Naisten Ääni
- Editor-in-chief: Maikki Friberg
- Categories: Feminist magazine; Women's magazine;
- Founded: 1905
- Final issue: 1949
- Country: Finland
- Based in: Helsinki
- Language: Finnish

= Naisten Ääni =

Feminist magazine in Finland (1905–1948)

Naisten Ääni (Women's Voice) was a feminist magazine which was published between 1905 and 1949 in Helsinki, Finland. It was started by the Naisasialiitto Unioni (Feminist Association Union) and became affiliated with the Suomalainen naisliitto from 1907.

==History and profile==
Naisten Ääni was established by the Naisasialiitto Unioni in 1905. The magazine ended its connection with the Naisasialiitto Unioni in 1907 and became an official organ of the Suomalainen naisliitto. The latter had members from Swedish- and Finnish-speaking groups in Finland.
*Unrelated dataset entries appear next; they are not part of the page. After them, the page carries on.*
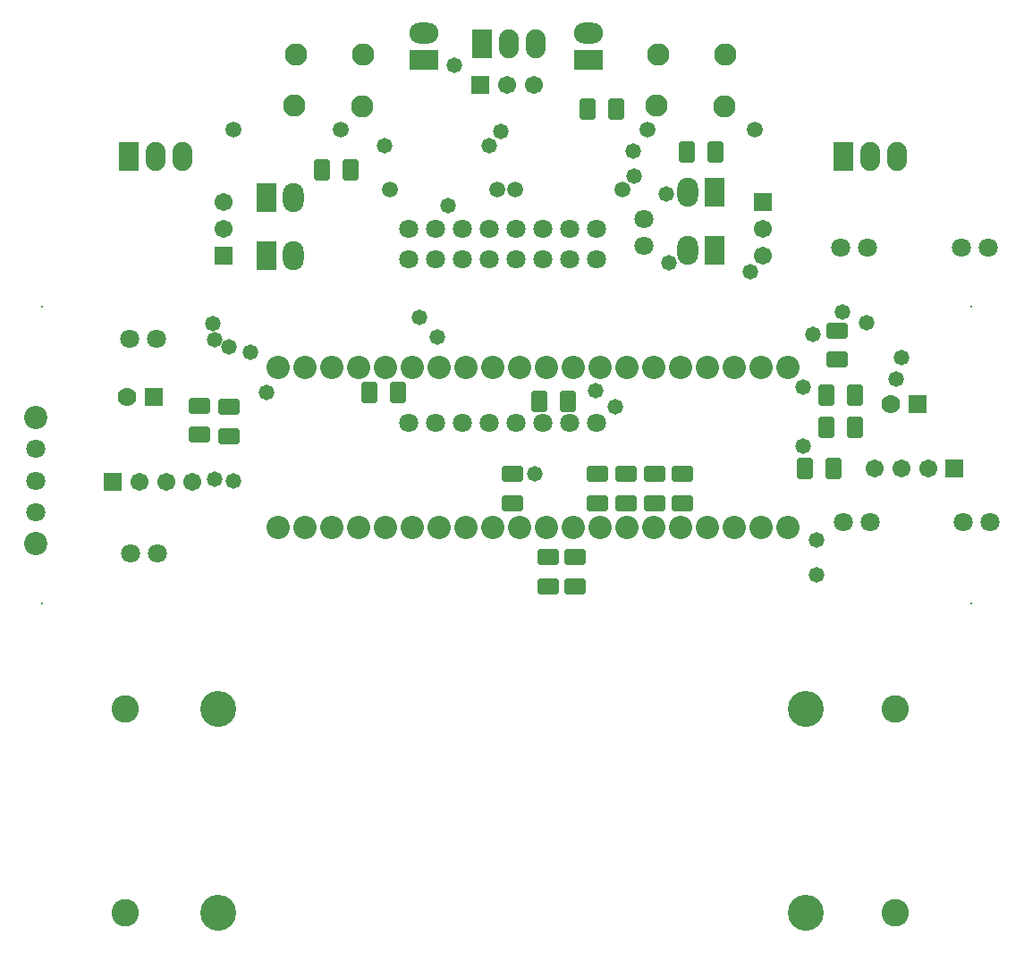
<source format=gbs>
G04*
G04 #@! TF.GenerationSoftware,Altium Limited,Altium Designer,23.6.0 (18)*
G04*
G04 Layer_Color=16711935*
%FSLAX44Y44*%
%MOMM*%
G71*
G04*
G04 #@! TF.SameCoordinates,D83645A9-EAB1-4845-A107-50581717B435*
G04*
G04*
G04 #@! TF.FilePolarity,Negative*
G04*
G01*
G75*
%ADD20R,1.9812X2.7432*%
%ADD21O,1.9812X2.7432*%
%ADD22C,1.8000*%
%ADD23C,1.7112*%
%ADD24R,1.7112X1.7112*%
%ADD25C,2.1082*%
%ADD26O,2.7432X1.9812*%
%ADD27R,2.7432X1.9812*%
%ADD28O,1.8542X2.7432*%
%ADD29R,1.8542X2.7432*%
%ADD30C,2.2000*%
%ADD31C,3.4032*%
%ADD32C,2.6032*%
%ADD33C,0.2032*%
%ADD34C,1.5000*%
%ADD35R,1.7112X1.7112*%
%ADD36R,1.7782X1.7782*%
%ADD37C,1.7782*%
%ADD38O,2.2032X2.2032*%
%ADD39C,1.4732*%
G04:AMPARAMS|DCode=64|XSize=1.45mm|YSize=1.95mm|CornerRadius=0.1625mm|HoleSize=0mm|Usage=FLASHONLY|Rotation=90.000|XOffset=0mm|YOffset=0mm|HoleType=Round|Shape=RoundedRectangle|*
%AMROUNDEDRECTD64*
21,1,1.4500,1.6250,0,0,90.0*
21,1,1.1250,1.9500,0,0,90.0*
1,1,0.3250,0.8125,0.5625*
1,1,0.3250,0.8125,-0.5625*
1,1,0.3250,-0.8125,-0.5625*
1,1,0.3250,-0.8125,0.5625*
%
%ADD64ROUNDEDRECTD64*%
G04:AMPARAMS|DCode=65|XSize=1.45mm|YSize=1.95mm|CornerRadius=0.1625mm|HoleSize=0mm|Usage=FLASHONLY|Rotation=180.000|XOffset=0mm|YOffset=0mm|HoleType=Round|Shape=RoundedRectangle|*
%AMROUNDEDRECTD65*
21,1,1.4500,1.6250,0,0,180.0*
21,1,1.1250,1.9500,0,0,180.0*
1,1,0.3250,-0.5625,0.8125*
1,1,0.3250,0.5625,0.8125*
1,1,0.3250,0.5625,-0.8125*
1,1,0.3250,-0.5625,-0.8125*
%
%ADD65ROUNDEDRECTD65*%
D20*
X918210Y1040130D02*
D03*
X494030Y980440D02*
D03*
Y1035050D02*
D03*
X918210Y985520D02*
D03*
D21*
X892810Y1040130D02*
D03*
X519430Y980440D02*
D03*
Y1035050D02*
D03*
X892810Y985520D02*
D03*
D22*
X389890Y901700D02*
D03*
X364490D02*
D03*
X390590Y697700D02*
D03*
X365190D02*
D03*
X628652Y822129D02*
D03*
X654053D02*
D03*
X679453D02*
D03*
X704853D02*
D03*
X730253D02*
D03*
X755652D02*
D03*
X781052D02*
D03*
X806452D02*
D03*
X806450Y976630D02*
D03*
X781050D02*
D03*
X755650D02*
D03*
X730250D02*
D03*
X704850D02*
D03*
X679450D02*
D03*
X654050D02*
D03*
X628650D02*
D03*
X850900Y1014730D02*
D03*
Y989330D02*
D03*
X628650Y1005840D02*
D03*
X654050D02*
D03*
X679450D02*
D03*
X704850D02*
D03*
X730250D02*
D03*
X755650D02*
D03*
X781050D02*
D03*
X806450D02*
D03*
X1153290Y728060D02*
D03*
X1178690D02*
D03*
X1039590Y728060D02*
D03*
X1064990D02*
D03*
X1151590Y988060D02*
D03*
X1176990D02*
D03*
X1037590D02*
D03*
X1062990D02*
D03*
X275590Y737080D02*
D03*
Y767080D02*
D03*
Y797080D02*
D03*
D23*
X963760Y1005840D02*
D03*
Y980440D02*
D03*
X373580Y765640D02*
D03*
X423580D02*
D03*
X398580D02*
D03*
X721360Y1141560D02*
D03*
X746760D02*
D03*
X1119940Y778680D02*
D03*
X1069940D02*
D03*
X1094940D02*
D03*
X453560Y1031240D02*
D03*
Y1005840D02*
D03*
D24*
X963760Y1031240D02*
D03*
X453560Y980440D02*
D03*
D25*
X863346Y1122426D02*
D03*
X927862Y1170178D02*
D03*
X927100Y1121410D02*
D03*
X864870Y1170940D02*
D03*
X521970D02*
D03*
X584200Y1121410D02*
D03*
X584962Y1170178D02*
D03*
X520446Y1122426D02*
D03*
D26*
X798830Y1191260D02*
D03*
X642620D02*
D03*
D27*
X798830Y1165860D02*
D03*
X642620D02*
D03*
D28*
X748300Y1181100D02*
D03*
X722900D02*
D03*
X388620Y1074420D02*
D03*
X414020D02*
D03*
X1065530D02*
D03*
X1090930D02*
D03*
D29*
X697500Y1181100D02*
D03*
X363220Y1074420D02*
D03*
X1040130D02*
D03*
D30*
X275590Y707480D02*
D03*
Y826680D02*
D03*
D31*
X1004540Y551160D02*
D03*
Y358160D02*
D03*
X448340Y551160D02*
D03*
Y358160D02*
D03*
D32*
X360440D02*
D03*
X1089440D02*
D03*
Y551160D02*
D03*
X360440D02*
D03*
D33*
X281300Y650870D02*
D03*
Y932140D02*
D03*
X1161300D02*
D03*
Y650870D02*
D03*
D34*
X854710Y1099820D02*
D03*
X956310D02*
D03*
X563880D02*
D03*
X462280D02*
D03*
X830580Y1042670D02*
D03*
X728980D02*
D03*
X610870D02*
D03*
X712470D02*
D03*
D35*
X348580Y765640D02*
D03*
X695960Y1141560D02*
D03*
X1144940Y778680D02*
D03*
D36*
X1109780Y839640D02*
D03*
X387150Y845990D02*
D03*
D37*
X1084780Y839640D02*
D03*
X362150Y845990D02*
D03*
D38*
X834771Y874573D02*
D03*
X809371D02*
D03*
X783971D02*
D03*
X758571D02*
D03*
X707771D02*
D03*
X682371D02*
D03*
X656971D02*
D03*
X733171D02*
D03*
X860171D02*
D03*
X961771D02*
D03*
X936371D02*
D03*
X910971D02*
D03*
X987425D02*
D03*
X885571D02*
D03*
X631679Y722427D02*
D03*
X606279D02*
D03*
X682479D02*
D03*
X580880D02*
D03*
X555480D02*
D03*
X530079D02*
D03*
X504679D02*
D03*
X657079D02*
D03*
X707879D02*
D03*
X809480D02*
D03*
X733279D02*
D03*
X758680D02*
D03*
X784080D02*
D03*
X834880D02*
D03*
X860279D02*
D03*
X961880D02*
D03*
X936479D02*
D03*
X911079D02*
D03*
X987280D02*
D03*
X885679D02*
D03*
X631571Y874573D02*
D03*
X529971D02*
D03*
X606171D02*
D03*
X504571D02*
D03*
X555371D02*
D03*
X580771D02*
D03*
D39*
X1061950Y916940D02*
D03*
X605378Y1084168D02*
D03*
X704326D02*
D03*
X665480Y1027810D02*
D03*
X1002030Y800100D02*
D03*
Y855980D02*
D03*
X1011195Y905740D02*
D03*
X1038860Y927100D02*
D03*
X874464Y973640D02*
D03*
X951843Y964587D02*
D03*
X841648Y1055008D02*
D03*
X1090094Y863166D02*
D03*
X443230Y915670D02*
D03*
X638810Y921472D02*
D03*
X715444Y1098116D02*
D03*
X840660Y1079500D02*
D03*
X872490Y1038860D02*
D03*
X671830Y1160780D02*
D03*
X458131Y893614D02*
D03*
X444500Y900430D02*
D03*
X655320Y902970D02*
D03*
X494030Y850900D02*
D03*
X478790Y888920D02*
D03*
X748030Y773430D02*
D03*
X1094740Y883920D02*
D03*
X1014730Y711200D02*
D03*
Y678180D02*
D03*
X824230Y836930D02*
D03*
X805180Y852170D02*
D03*
X462280Y767080D02*
D03*
X444500Y768350D02*
D03*
D64*
X430530Y837980D02*
D03*
Y810480D02*
D03*
X458470Y836710D02*
D03*
Y809210D02*
D03*
X860848Y773210D02*
D03*
Y745710D02*
D03*
X760730Y694470D02*
D03*
Y666970D02*
D03*
X726440Y773210D02*
D03*
Y745710D02*
D03*
X887730D02*
D03*
Y773210D02*
D03*
X833966Y745710D02*
D03*
Y773210D02*
D03*
X807085Y745710D02*
D03*
Y773210D02*
D03*
X1033780Y881600D02*
D03*
Y909100D02*
D03*
X786130Y666970D02*
D03*
Y694470D02*
D03*
D65*
X1003520Y778510D02*
D03*
X1031020D02*
D03*
X1023840Y817880D02*
D03*
X1051340D02*
D03*
X752060Y842010D02*
D03*
X779560D02*
D03*
X618270Y850900D02*
D03*
X590770D02*
D03*
X1051340Y848360D02*
D03*
X1023840D02*
D03*
X797780Y1118870D02*
D03*
X825280D02*
D03*
X919260Y1078230D02*
D03*
X891760D02*
D03*
X546320Y1061720D02*
D03*
X573820D02*
D03*
M02*

</source>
Maikki Friberg was instrumental in the foundation of Naisten Ääni and served as its editor-in-chief until her death in 1927. The magazine attempted to enlighten women about various topics such as women's right to vote. It mostly featured political articles on women's education, their employment and emancipation and the mini-biographies of women and obituaries. Some of the articles were written by women. The magazine sold 10,000 copies in 1917.

Naisten Ääni folded in 1949. Its issues were archived by the National Library of Finland.